Never had one (written) that was not signed. I have little doubt that the email does'nt holds up in court - what they doubt is more important.

Good luck - I don't know how the state od WA handles such things. I would loose in CO - don't tell anyone though!


----------



## genecarp (Mar 16, 2008)

Yes, i unfortunately have come across these Nuts also, good luck with it, GMOD


----------



## Winchester (Jun 29, 2008)

I think that's one good argument to have C/Os paid for right away as they come up.

When they all start stacking up towards the end is almost just waiting for an issue to occur when you expect to get paid.


----------



## wheeler (Feb 8, 2009)

eModPro said:


> ...Has anyone run into a customer like this or had similar problems with customers refusing a bill after work was completed?
> Yikes!


every day. so happens we're meeting with another one this evening to closeout a similar situation. your customer isn't freaking out, your story reads like a typical wealthy person we see in the custom residential market all the time, its quite possible you're being sucker-punched, and generally speaking what you are describing is what many a wealthy person does. suggestion is you get your documents together and start working with a lawyer, file those liens, and don't walk yourself into a trap.


----------



## NormW (Jun 4, 2009)

I'm willing to bet that the majority of us have ran into this at the final payment, at one point or another. 

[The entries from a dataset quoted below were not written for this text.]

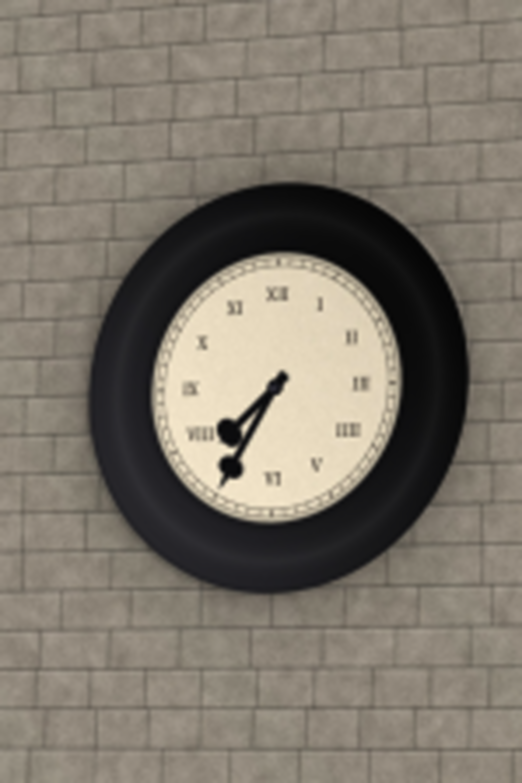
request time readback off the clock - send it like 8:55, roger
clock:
7:35
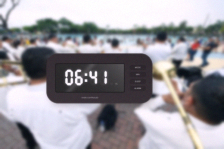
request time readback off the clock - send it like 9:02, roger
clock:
6:41
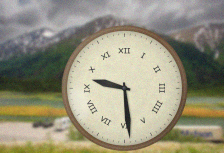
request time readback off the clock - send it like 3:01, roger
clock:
9:29
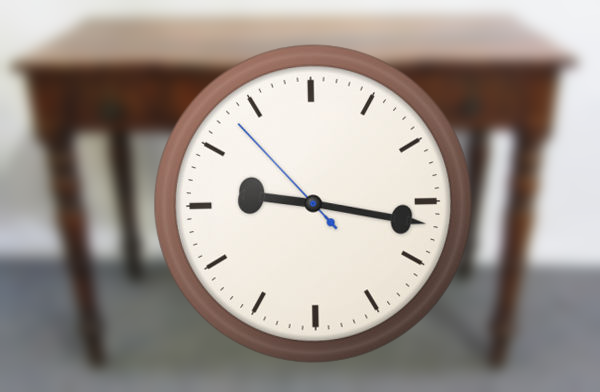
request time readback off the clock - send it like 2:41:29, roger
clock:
9:16:53
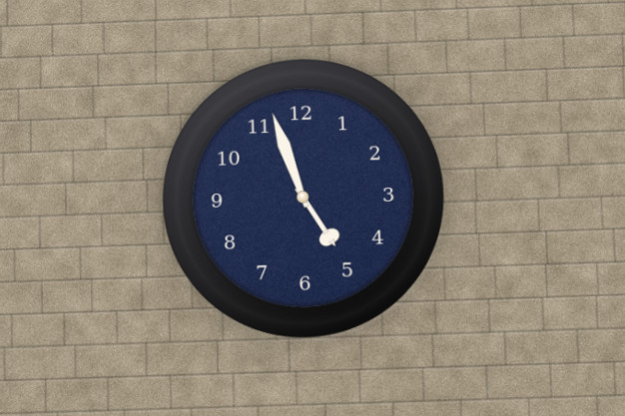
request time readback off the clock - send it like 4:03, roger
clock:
4:57
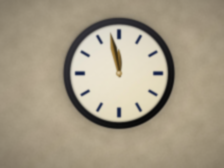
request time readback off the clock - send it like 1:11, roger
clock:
11:58
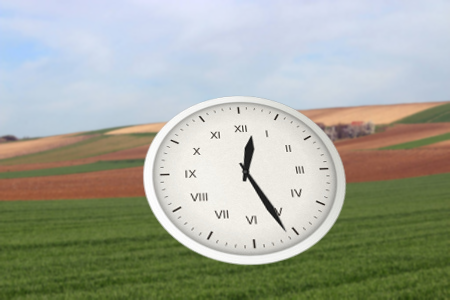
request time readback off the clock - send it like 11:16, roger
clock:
12:26
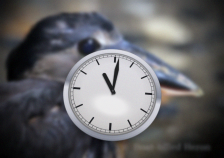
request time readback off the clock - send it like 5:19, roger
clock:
11:01
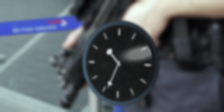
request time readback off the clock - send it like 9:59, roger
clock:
10:34
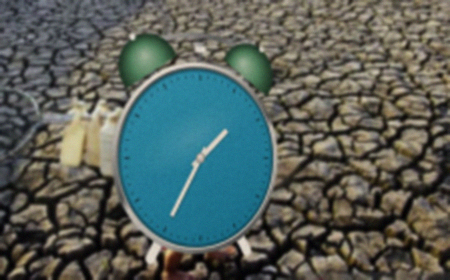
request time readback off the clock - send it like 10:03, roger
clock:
1:35
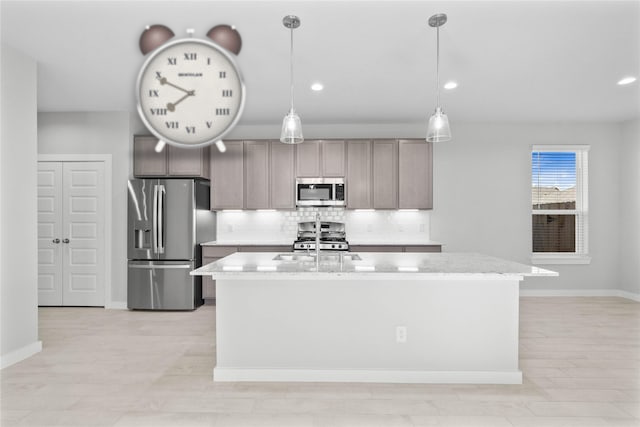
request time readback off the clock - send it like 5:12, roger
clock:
7:49
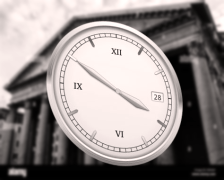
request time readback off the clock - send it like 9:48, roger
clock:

I was stung once for 2,800 on a C/O. I ate the material and the labor for replacing a leaky roof over a remodel. Reason customer didn't pay me... I wouldn't repair the rotted fascia and soffits until they paid the $2,800 they already owed me. I stuck to my guns.... and they stuck to theirs. 

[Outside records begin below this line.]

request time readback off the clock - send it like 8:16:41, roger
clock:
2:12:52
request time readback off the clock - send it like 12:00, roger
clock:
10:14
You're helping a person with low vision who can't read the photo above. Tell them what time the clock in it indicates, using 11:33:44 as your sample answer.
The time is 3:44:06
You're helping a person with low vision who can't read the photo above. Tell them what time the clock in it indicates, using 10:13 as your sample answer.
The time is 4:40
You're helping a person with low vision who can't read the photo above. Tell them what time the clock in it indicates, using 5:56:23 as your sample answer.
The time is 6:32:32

Best practice is to give them the Change Order before you do the work. If it's T&M, give them the C/O as soon as possible. Including it in the final bill, is an invitation for trouble. 

_Some_ customers are savvy enough, not to complain until all the work is completed, and they owe you. Having a C/O in there isn't going to help.

If it was me, I'd try to get as much money as they agree to, then cut my losses. 

Last point, Nowadays I try to keep the final payment amount beneath the threshold for small claims court. Here that's 2k. I sleep better knowing I can handle it in Small Claims if I want to. Personally, I'd probably cut the losses, if I fumbled again.


----------



## mikeswoods (Oct 11, 2008)

You guys are scaring me.

All to often I proceed with changes without proper paper work(or even discussing price!)

Fortunately,I've never been stiffed---I have seen the customers jaw drop to the floor at the changes.

I think I better dust off the change order book and start using it before I end up in this boat.

Most of my customers are referrals,However that is not a guarantee that a good customer does not have a nut job for an acquaintance!!! 

Hell, some of my best friends are not people I would want to work for.--MIKE--


----------



## jimmys (May 1, 2009)

*in your contract*

You should say something in your contract about this situation. Lots of times the change is something that comes up without much warning and needs to be done right away so things don't slow down. Our contract says: 
...XYZ Remodelers will try to prepare Change Orders for review by Owners before performing the relevant work. However, Owners may order, and XYZ Remodelers may agree to perform, extra work started before such written verification can be completed. The parties agree these verbal orders are binding on them, to be confirmed by a written Change Order...

As you no doubt are learning, these difficult discussions are easier during the job, when you both have a stake in the relationship and a good outcome. At the end, as has been posted, the HO can develop a different attitude, since his house is his again.
Jim


----------



## EASTSIDE (Apr 16, 2007)

*Isnt this a great way to make a living !*

We run into this in about 1 out of 10 jobs,even though we do all change orders via email the second after the verbal discussion takes place on the job using our blakberrys.we make the customer reply to the c.o./email accepting the change.
We still get customers who balk, most commonly on the last c.o.
I agree, communicate with the customer now as best you can,get as much of the balance as you can and move on.
Someday if your lucky you might have a chance to get even with the dead beat


----------



## IHI (Dec 25, 2004)

I budget losing $15,000 annually because of this, sucks, but often even after you've invested as much as your owed in lawyer fees and lost time to spend in court and lawyers offices fighting for your money, you'll never see it anyhow....so learning to realize you will get screwed every year makes is a lil more acceptable since "it's no suprise"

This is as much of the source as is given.